- [Exercise brief] Each line of the data must be set down again without a single difference.

- [Source material]

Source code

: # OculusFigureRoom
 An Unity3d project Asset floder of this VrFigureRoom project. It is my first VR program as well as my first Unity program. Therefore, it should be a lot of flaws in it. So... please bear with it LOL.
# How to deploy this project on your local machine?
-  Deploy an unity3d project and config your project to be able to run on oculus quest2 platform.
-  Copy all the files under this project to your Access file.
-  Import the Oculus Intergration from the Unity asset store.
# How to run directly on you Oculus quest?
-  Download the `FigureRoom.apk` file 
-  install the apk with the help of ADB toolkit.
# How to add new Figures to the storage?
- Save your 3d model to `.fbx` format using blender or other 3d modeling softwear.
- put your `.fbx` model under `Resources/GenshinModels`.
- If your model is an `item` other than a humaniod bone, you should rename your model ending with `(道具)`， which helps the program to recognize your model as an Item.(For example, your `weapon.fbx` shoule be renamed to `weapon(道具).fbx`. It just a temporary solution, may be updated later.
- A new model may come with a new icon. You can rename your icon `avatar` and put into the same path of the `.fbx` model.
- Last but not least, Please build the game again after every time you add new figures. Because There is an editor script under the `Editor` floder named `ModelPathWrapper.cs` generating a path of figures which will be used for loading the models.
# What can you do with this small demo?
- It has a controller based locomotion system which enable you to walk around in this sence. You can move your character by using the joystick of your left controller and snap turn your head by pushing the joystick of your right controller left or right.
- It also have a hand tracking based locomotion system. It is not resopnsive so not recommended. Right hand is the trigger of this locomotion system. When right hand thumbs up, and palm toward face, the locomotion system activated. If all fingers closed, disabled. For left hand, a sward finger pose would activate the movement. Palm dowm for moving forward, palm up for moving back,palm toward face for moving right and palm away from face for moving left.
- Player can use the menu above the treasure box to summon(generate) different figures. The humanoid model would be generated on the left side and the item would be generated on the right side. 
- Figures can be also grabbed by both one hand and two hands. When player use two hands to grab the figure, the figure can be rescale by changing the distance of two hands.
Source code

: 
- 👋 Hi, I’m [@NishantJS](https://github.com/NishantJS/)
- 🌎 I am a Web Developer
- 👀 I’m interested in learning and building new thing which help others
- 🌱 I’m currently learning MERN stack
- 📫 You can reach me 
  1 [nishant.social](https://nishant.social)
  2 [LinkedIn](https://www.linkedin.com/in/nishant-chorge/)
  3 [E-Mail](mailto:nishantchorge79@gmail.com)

- [Task response]
Source code

: # OculusFigureRoom
 An Unity3d project Asset floder of this VrFigureRoom project. It is my first VR program as well as my first Unity program. Therefore, it should be a lot of flaws in it. So... please bear with it LOL.
# How to deploy this project on your local machine?
-  Deploy an unity3d project and config your project to be able to run on oculus quest2 platform.
-  Copy all the files under this project to your Access file.
-  Import the Oculus Intergration from the Unity asset store.
# How to run directly on you Oculus quest?
-  Download the `FigureRoom.apk` file 
-  install the apk with the help of ADB toolkit.
# How to add new Figures to the storage?
- Save your 3d model to `.fbx` format using blender or other 3d modeling softwear.
- put your `.fbx` model under `Resources/GenshinModels`.
- If your model is an `item` other than a humaniod bone, you should rename your model ending with `(道具)`， which helps the program to recognize your model as an Item.(For example, your `weapon.fbx` shoule be renamed to `weapon(道具).fbx`. It just a temporary solution, may be updated later.
- A new model may come with a new icon. You can rename your icon `avatar` and put into the same path of the `.fbx` model.
- Last but not least, Please build the game again after every time you add new figures. Because There is an editor script under the `Editor` floder named `ModelPathWrapper.cs` generating a path of figures which will be used for loading the models.
# What can you do with this small demo?
- It has a controller based locomotion system which enable you to walk around in this sence. You can move your character by using the joystick of your left controller and snap turn your head by pushing the joystick of your right controller left or right.
- It also have a hand tracking based locomotion system. It is not resopnsive so not recommended. Right hand is the trigger of this locomotion system. When right hand thumbs up, and palm toward face, the locomotion system activated. If all fingers closed, disabled. For left hand, a sward finger pose would activate the movement. Palm dowm for moving forward, palm up for moving back,palm toward face for moving right and palm away from face for moving left.
- Player can use the menu above the treasure box to summon(generate) different figures. The humanoid model would be generated on the left side and the item would be generated on the right side. 
- Figures can be also grabbed by both one hand and two hands. When player use two hands to grab the figure, the figure can be rescale by changing the distance of two hands.
Source code

: 
- 👋 Hi, I’m [@NishantJS](https://github.com/NishantJS/)
- 🌎 I am a Web Developer
- 👀 I’m interested in learning and building new thing which help others
- 🌱 I’m currently learning MERN stack
- 📫 You can reach me 
  1 [nishant.social](https://nishant.social)
  2 [LinkedIn](https://www.linkedin.com/in/nishant-chorge/)
  3 [E-Mail](mailto:nishantchorge79@gmail.com)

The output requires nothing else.